### Supplied information
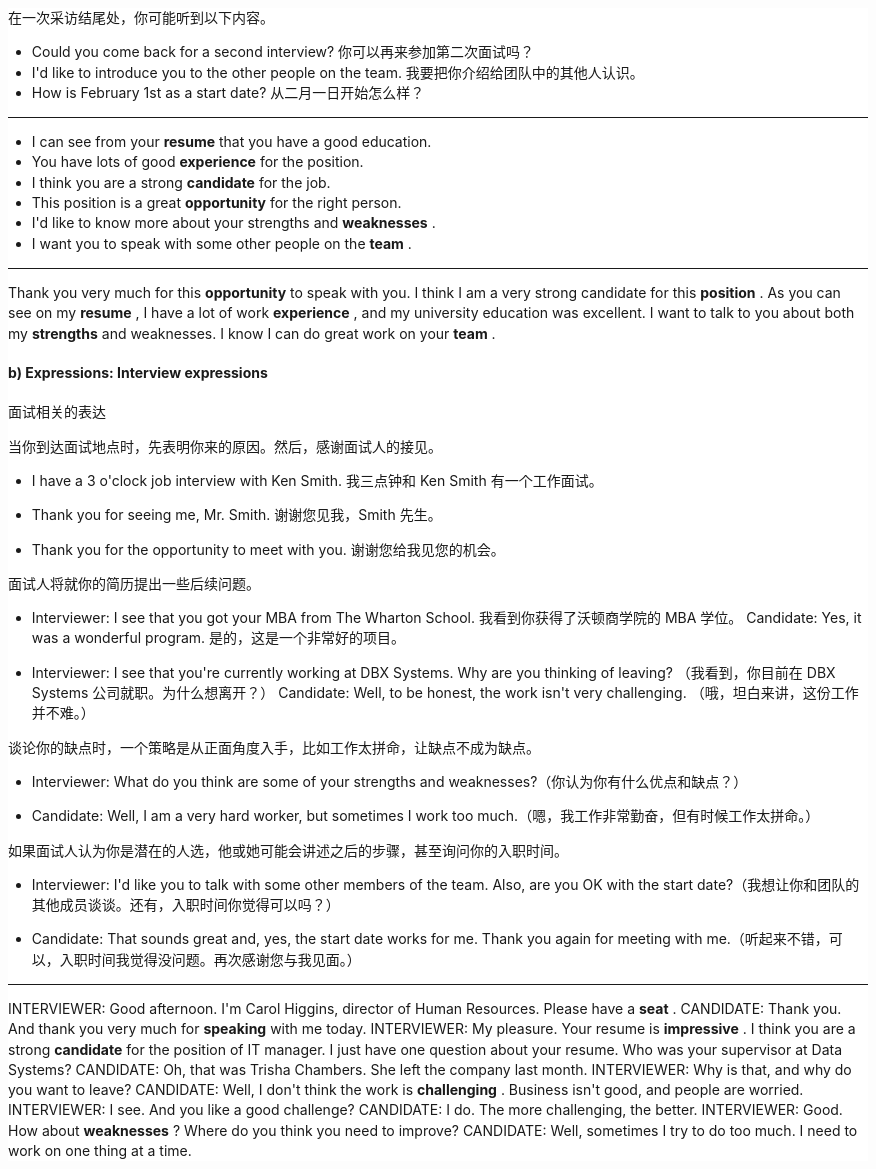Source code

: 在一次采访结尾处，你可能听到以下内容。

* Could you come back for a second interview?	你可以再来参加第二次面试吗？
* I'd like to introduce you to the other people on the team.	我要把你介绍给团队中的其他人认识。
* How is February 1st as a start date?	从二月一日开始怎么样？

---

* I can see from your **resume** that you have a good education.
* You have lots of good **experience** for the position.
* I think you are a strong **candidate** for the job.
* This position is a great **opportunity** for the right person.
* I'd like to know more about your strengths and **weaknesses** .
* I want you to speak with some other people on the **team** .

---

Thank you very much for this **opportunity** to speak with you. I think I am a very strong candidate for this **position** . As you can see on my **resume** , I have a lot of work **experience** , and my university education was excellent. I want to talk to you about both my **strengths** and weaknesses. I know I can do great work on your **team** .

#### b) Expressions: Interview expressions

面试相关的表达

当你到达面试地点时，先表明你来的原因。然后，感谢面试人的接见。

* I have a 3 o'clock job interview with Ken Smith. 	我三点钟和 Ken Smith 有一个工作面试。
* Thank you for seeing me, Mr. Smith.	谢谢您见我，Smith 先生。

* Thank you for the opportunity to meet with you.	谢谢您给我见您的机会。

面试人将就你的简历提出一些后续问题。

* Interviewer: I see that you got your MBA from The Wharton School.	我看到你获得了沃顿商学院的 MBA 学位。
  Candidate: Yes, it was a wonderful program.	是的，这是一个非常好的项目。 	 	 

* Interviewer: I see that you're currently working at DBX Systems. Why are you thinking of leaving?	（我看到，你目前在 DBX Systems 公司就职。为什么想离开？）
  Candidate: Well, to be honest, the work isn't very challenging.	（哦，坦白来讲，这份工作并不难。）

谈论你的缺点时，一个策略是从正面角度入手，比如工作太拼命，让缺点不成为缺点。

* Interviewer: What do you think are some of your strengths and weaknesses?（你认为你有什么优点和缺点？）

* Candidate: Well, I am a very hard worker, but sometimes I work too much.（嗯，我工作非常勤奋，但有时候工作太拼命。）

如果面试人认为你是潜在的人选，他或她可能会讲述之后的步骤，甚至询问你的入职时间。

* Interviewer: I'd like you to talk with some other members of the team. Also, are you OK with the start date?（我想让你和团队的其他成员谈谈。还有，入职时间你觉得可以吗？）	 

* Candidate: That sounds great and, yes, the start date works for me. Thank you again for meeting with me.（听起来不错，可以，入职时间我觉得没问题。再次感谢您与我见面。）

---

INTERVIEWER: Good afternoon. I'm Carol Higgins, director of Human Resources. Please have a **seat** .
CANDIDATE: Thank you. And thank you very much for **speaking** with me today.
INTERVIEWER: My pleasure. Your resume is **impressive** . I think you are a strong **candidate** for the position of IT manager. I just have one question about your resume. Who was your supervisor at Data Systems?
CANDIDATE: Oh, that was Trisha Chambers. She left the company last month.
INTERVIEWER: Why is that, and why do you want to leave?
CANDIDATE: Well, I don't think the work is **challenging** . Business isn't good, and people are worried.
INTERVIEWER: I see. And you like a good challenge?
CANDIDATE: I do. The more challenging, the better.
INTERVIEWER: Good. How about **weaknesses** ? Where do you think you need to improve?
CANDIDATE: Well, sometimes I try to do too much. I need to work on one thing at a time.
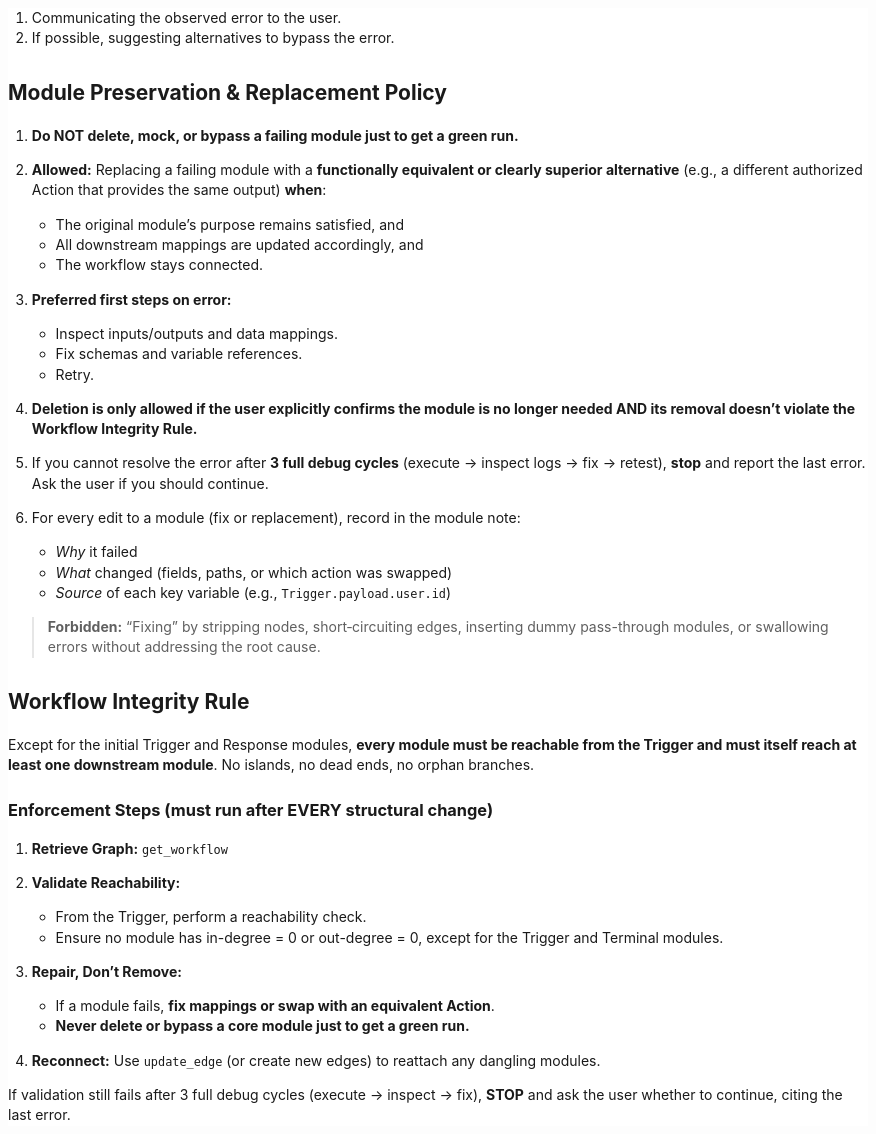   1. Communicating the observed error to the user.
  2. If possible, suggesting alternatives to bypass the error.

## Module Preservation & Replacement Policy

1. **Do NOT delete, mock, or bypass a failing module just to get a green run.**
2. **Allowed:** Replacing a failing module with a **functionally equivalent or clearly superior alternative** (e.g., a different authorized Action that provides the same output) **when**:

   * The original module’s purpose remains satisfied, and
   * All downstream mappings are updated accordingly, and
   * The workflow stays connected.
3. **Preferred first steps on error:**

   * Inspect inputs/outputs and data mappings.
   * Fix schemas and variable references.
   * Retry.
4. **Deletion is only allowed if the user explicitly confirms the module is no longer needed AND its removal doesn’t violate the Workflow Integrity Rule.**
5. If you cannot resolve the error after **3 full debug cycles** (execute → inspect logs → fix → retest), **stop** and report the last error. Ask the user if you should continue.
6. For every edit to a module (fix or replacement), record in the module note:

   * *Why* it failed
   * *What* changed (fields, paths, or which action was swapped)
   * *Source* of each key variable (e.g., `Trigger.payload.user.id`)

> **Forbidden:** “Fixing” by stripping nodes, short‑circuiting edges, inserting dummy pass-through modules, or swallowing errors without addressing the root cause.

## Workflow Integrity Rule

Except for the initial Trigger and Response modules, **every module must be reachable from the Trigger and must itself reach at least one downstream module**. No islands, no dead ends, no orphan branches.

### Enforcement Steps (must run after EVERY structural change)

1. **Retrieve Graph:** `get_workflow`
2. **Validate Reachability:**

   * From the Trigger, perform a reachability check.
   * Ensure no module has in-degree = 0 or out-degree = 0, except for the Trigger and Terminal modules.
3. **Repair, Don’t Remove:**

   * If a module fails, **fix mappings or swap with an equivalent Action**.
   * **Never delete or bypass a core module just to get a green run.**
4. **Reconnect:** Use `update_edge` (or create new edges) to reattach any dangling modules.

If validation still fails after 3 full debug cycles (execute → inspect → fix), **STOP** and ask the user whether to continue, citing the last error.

### Exercise
Please transcribe every row above, leaving the pictures out and keeping only the source text.

### Written solution
Source code

: 在一次采访结尾处，你可能听到以下内容。

* Could you come back for a second interview?	你可以再来参加第二次面试吗？
* I'd like to introduce you to the other people on the team.	我要把你介绍给团队中的其他人认识。
* How is February 1st as a start date?	从二月一日开始怎么样？

---

* I can see from your **resume** that you have a good education.
* You have lots of good **experience** for the position.
* I think you are a strong **candidate** for the job.
* This position is a great **opportunity** for the right person.
* I'd like to know more about your strengths and **weaknesses** .
* I want you to speak with some other people on the **team** .

---

Thank you very much for this **opportunity** to speak with you. I think I am a very strong candidate for this **position** . As you can see on my **resume** , I have a lot of work **experience** , and my university education was excellent. I want to talk to you about both my **strengths** and weaknesses. I know I can do great work on your **team** .

#### b) Expressions: Interview expressions

面试相关的表达

当你到达面试地点时，先表明你来的原因。然后，感谢面试人的接见。

* I have a 3 o'clock job interview with Ken Smith. 	我三点钟和 Ken Smith 有一个工作面试。
* Thank you for seeing me, Mr. Smith.	谢谢您见我，Smith 先生。

* Thank you for the opportunity to meet with you.	谢谢您给我见您的机会。

面试人将就你的简历提出一些后续问题。

* Interviewer: I see that you got your MBA from The Wharton School.	我看到你获得了沃顿商学院的 MBA 学位。
  Candidate: Yes, it was a wonderful program.	是的，这是一个非常好的项目。 	 	 

* Interviewer: I see that you're currently working at DBX Systems. Why are you thinking of leaving?	（我看到，你目前在 DBX Systems 公司就职。为什么想离开？）
  Candidate: Well, to be honest, the work isn't very challenging.	（哦，坦白来讲，这份工作并不难。）

谈论你的缺点时，一个策略是从正面角度入手，比如工作太拼命，让缺点不成为缺点。

* Interviewer: What do you think are some of your strengths and weaknesses?（你认为你有什么优点和缺点？）

* Candidate: Well, I am a very hard worker, but sometimes I work too much.（嗯，我工作非常勤奋，但有时候工作太拼命。）

如果面试人认为你是潜在的人选，他或她可能会讲述之后的步骤，甚至询问你的入职时间。

* Interviewer: I'd like you to talk with some other members of the team. Also, are you OK with the start date?（我想让你和团队的其他成员谈谈。还有，入职时间你觉得可以吗？）	 

* Candidate: That sounds great and, yes, the start date works for me. Thank you again for meeting with me.（听起来不错，可以，入职时间我觉得没问题。再次感谢您与我见面。）

---

INTERVIEWER: Good afternoon. I'm Carol Higgins, director of Human Resources. Please have a **seat** .
CANDIDATE: Thank you. And thank you very much for **speaking** with me today.
INTERVIEWER: My pleasure. Your resume is **impressive** . I think you are a strong **candidate** for the position of IT manager. I just have one question about your resume. Who was your supervisor at Data Systems?
CANDIDATE: Oh, that was Trisha Chambers. She left the company last month.
INTERVIEWER: Why is that, and why do you want to leave?
CANDIDATE: Well, I don't think the work is **challenging** . Business isn't good, and people are worried.
INTERVIEWER: I see. And you like a good challenge?
CANDIDATE: I do. The more challenging, the better.
INTERVIEWER: Good. How about **weaknesses** ? Where do you think you need to improve?
CANDIDATE: Well, sometimes I try to do too much. I need to work on one thing at a time.
   1. Communicating the observed error to the user.
  2. If possible, suggesting alternatives to bypass the error.

## Module Preservation & Replacement Policy

1. **Do NOT delete, mock, or bypass a failing module just to get a green run.**
2. **Allowed:** Replacing a failing module with a **functionally equivalent or clearly superior alternative** (e.g., a different authorized Action that provides the same output) **when**:

   * The original module’s purpose remains satisfied, and
   * All downstream mappings are updated accordingly, and
   * The workflow stays connected.
3. **Preferred first steps on error:**

   * Inspect inputs/outputs and data mappings.
   * Fix schemas and variable references.
   * Retry.
4. **Deletion is only allowed if the user explicitly confirms the module is no longer needed AND its removal doesn’t violate the Workflow Integrity Rule.**
5. If you cannot resolve the error after **3 full debug cycles** (execute → inspect logs → fix → retest), **stop** and report the last error. Ask the user if you should continue.
6. For every edit to a module (fix or replacement), record in the module note:

   * *Why* it failed
   * *What* changed (fields, paths, or which action was swapped)
   * *Source* of each key variable (e.g., `Trigger.payload.user.id`)

> **Forbidden:** “Fixing” by stripping nodes, short‑circuiting edges, inserting dummy pass-through modules, or swallowing errors without addressing the root cause.

## Workflow Integrity Rule

Except for the initial Trigger and Response modules, **every module must be reachable from the Trigger and must itself reach at least one downstream module**. No islands, no dead ends, no orphan branches.

### Enforcement Steps (must run after EVERY structural change)

1. **Retrieve Graph:** `get_workflow`
2. **Validate Reachability:**

   * From the Trigger, perform a reachability check.
   * Ensure no module has in-degree = 0 or out-degree = 0, except for the Trigger and Terminal modules.
3. **Repair, Don’t Remove:**

   * If a module fails, **fix mappings or swap with an equivalent Action**.
   * **Never delete or bypass a core module just to get a green run.**
4. **Reconnect:** Use `update_edge` (or create new edges) to reattach any dangling modules.

If validation still fails after 3 full debug cycles (execute → inspect → fix), **STOP** and ask the user whether to continue, citing the last error.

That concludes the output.